Zeki Fryers Percaya Manchester United Bukan Segalanya

Zeki Fryers Percaya Manchester United Bukan Segalanya

Zeki Fryers Percaya Manchester United Bukan Segalanya – Pemain yang baru berusia 21 tahun itu meninggalkan Old Trafford dan pergi ke Standard Liege dalam satu situasi dan kondisi yang sengit pada musim panas 2012 lalu sebelum akhirnya pemain muda itu pindah ke Tottenham Hotspur, akan tetapi dirinya menegaskan bahwa tidak ada penyesalan sama sekali.

Zeki Fryers percaya dan yakin bahwa perkembangannya di Tottenham Hotspur telah membuktikan bahwa pemain muda bisa meninggalkan Manchester United dan masih bisa menjadi sukses.

Fryers membuat satu keputusan yang berani dengan meninggalkan Old Trafford dalam satu situasi yang sengit untuk bergabung bersama dengan klub raksasa asal Belgia yaitu Standard Liege pada musim panas 2012 lalu, akan tetapi hanya bermain sebanyak tujuh laga dalam enam bulan sebelum akhirnya kembali ke Inggris dan bermain bersama dengan Tottenham pada bulan Januari 2013.

Pemain yang berusia 21 tahun itu termasuk ke dalam skuat dalam perjalanan yang sangat mengesankan Spurs dalam kompetisi Liga Europa dan telah menjadi pemain starter untuk pertama kalinya di Liga Premier Inggris ketika Spurs melawan Stoke City pada hari Minggu lalu.

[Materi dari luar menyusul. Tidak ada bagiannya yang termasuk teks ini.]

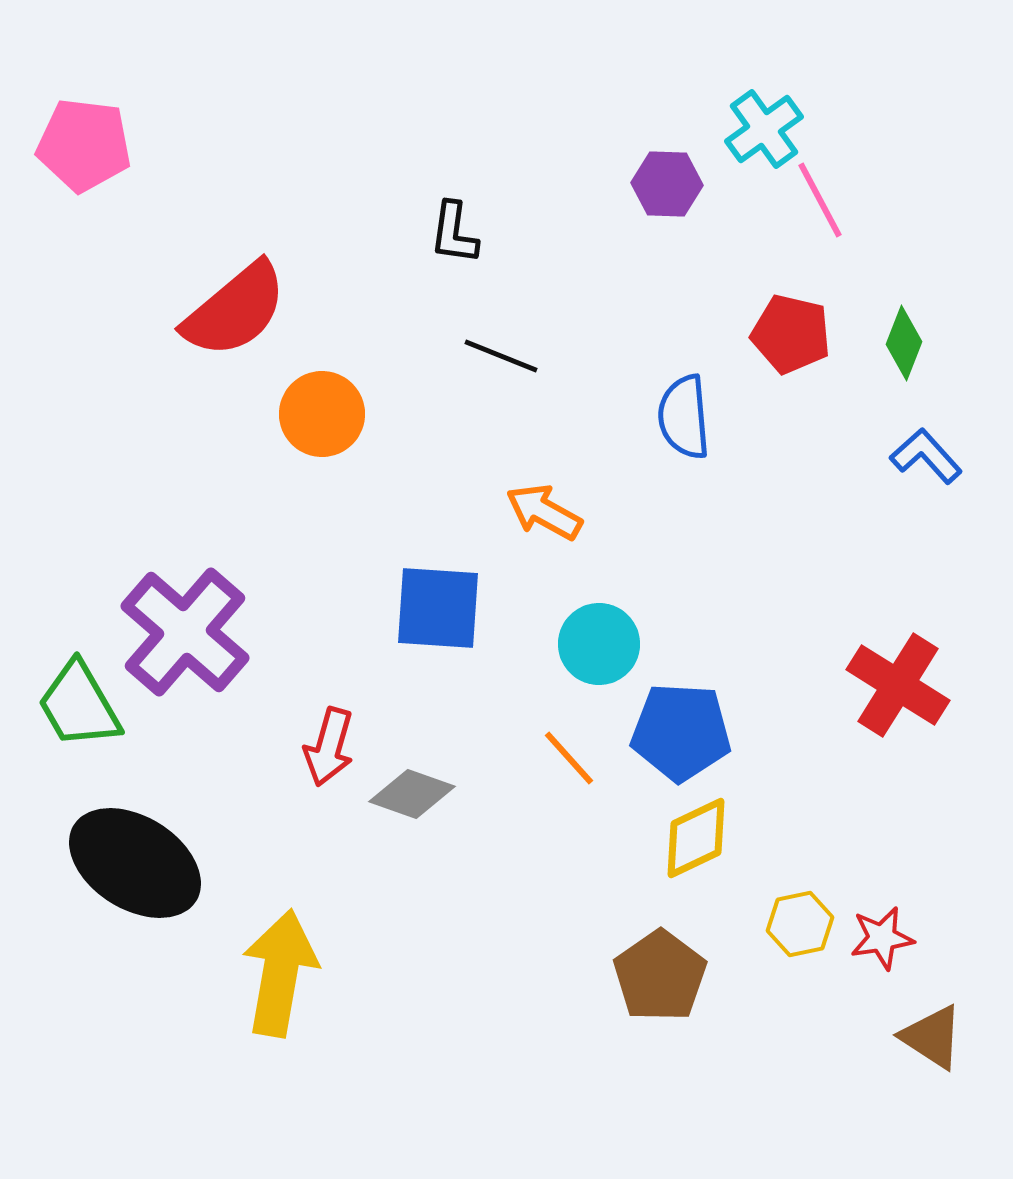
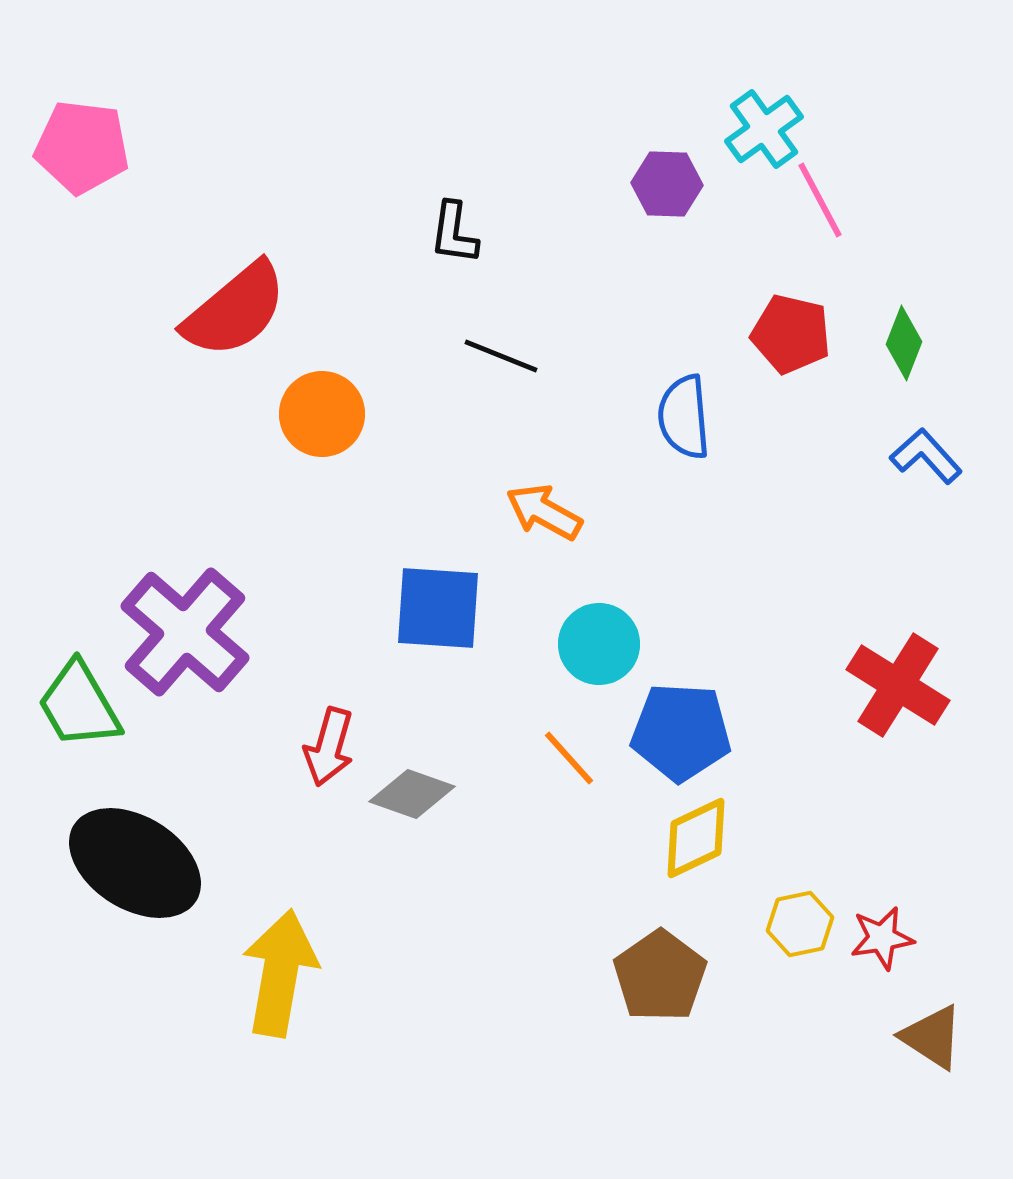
pink pentagon: moved 2 px left, 2 px down
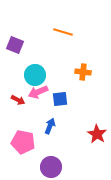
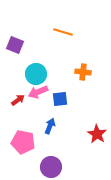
cyan circle: moved 1 px right, 1 px up
red arrow: rotated 64 degrees counterclockwise
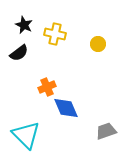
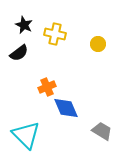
gray trapezoid: moved 4 px left; rotated 50 degrees clockwise
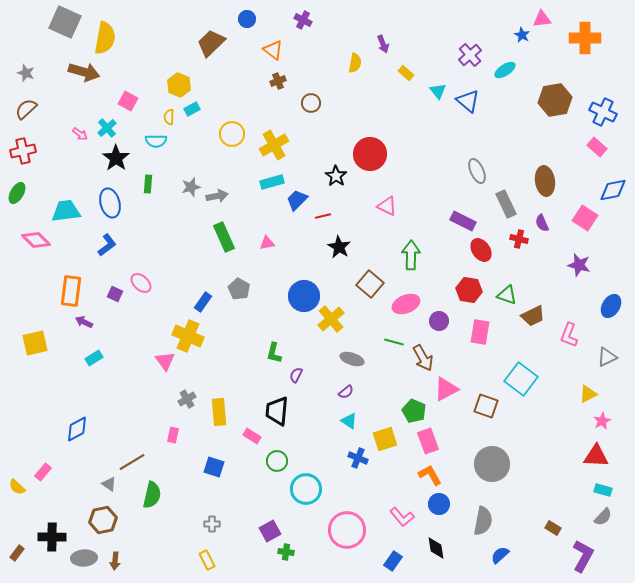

Dan Fryers, yang mengatakan bahwa dirinya masih berbicara secara teratur dengan mantan rekan setimnya di United yaitu Ravel Morrison, percaya bahwa jalan karirnya telah membuatnya menjadi pemain yang lebih baik daripada orang yang meninggalkan juara bertahan Liga Premier Inggris.

“Saya ingin satu petualangan yang baru.”

“Ada hal-hal tertentu (di United) yang tidak berjalan sesuai dengan cara saya dan saya pikir sudah waktunya untuk pindah. Saya meninggalkan beberapa teman di sana dan beberapa dari mereka melakukannya dengan baik, akan tetapi itu hanya sepak bola.”

“Saya ingin pergi ke luar negeri untuk memajukan karir saya karena jarang ada orang Inggris yang pergi ke luar negeri, oleh karena itu saya ingin mencoba sesuatu yang baru.”

“(Liege) adalah satu pengalaman yang hebat, dan kemudian pada bulan Januari ada beberapa pilihan dan Spurs adalah pilihan yang terbaik untuk memajukan karir saya.”

“Saya merasa bahwa saya ingin lebih terlibat di tim pertama. Saya datang ke sini dan terlibat secara teratur. Banyak orang mengatakan bahwa ketika kamu meninggalkan United maka kamu akan turun, akan tetapi saya pikir saya sudah naik.”

Langkah Fryers pindah ke Tottenham mendatangkan murka dari Sir Alex Ferguson – Spurs pada awalnya mencoba untuk mengontraknya langsung pemain tersebut dari United akan tetapi tidak terpenuhinya paket kompensasi yang dirasakan sesuai, yang kemudian dapat mendapatkan Fryers dari Liege enam bulan kemudian – akan tetapi pemain berusia 21 tahun itu bersikeras bahwa tidak ada yang curang dalam kepindahannya.

“Akan selalu ada tuduhan, akan tetapi setelah selesai di Belgia saya baru memutuskan bahwa Spurs adalah yang terbaik untuk perkembangan saya.”

“Saya berbicara dengan (Sir Alex) dan merasa sudah saatnya bagi saya untuk pergi. Saya tidak mengatakan sesuatu yang tidak menghormati dirinya dan dia juga tidak.”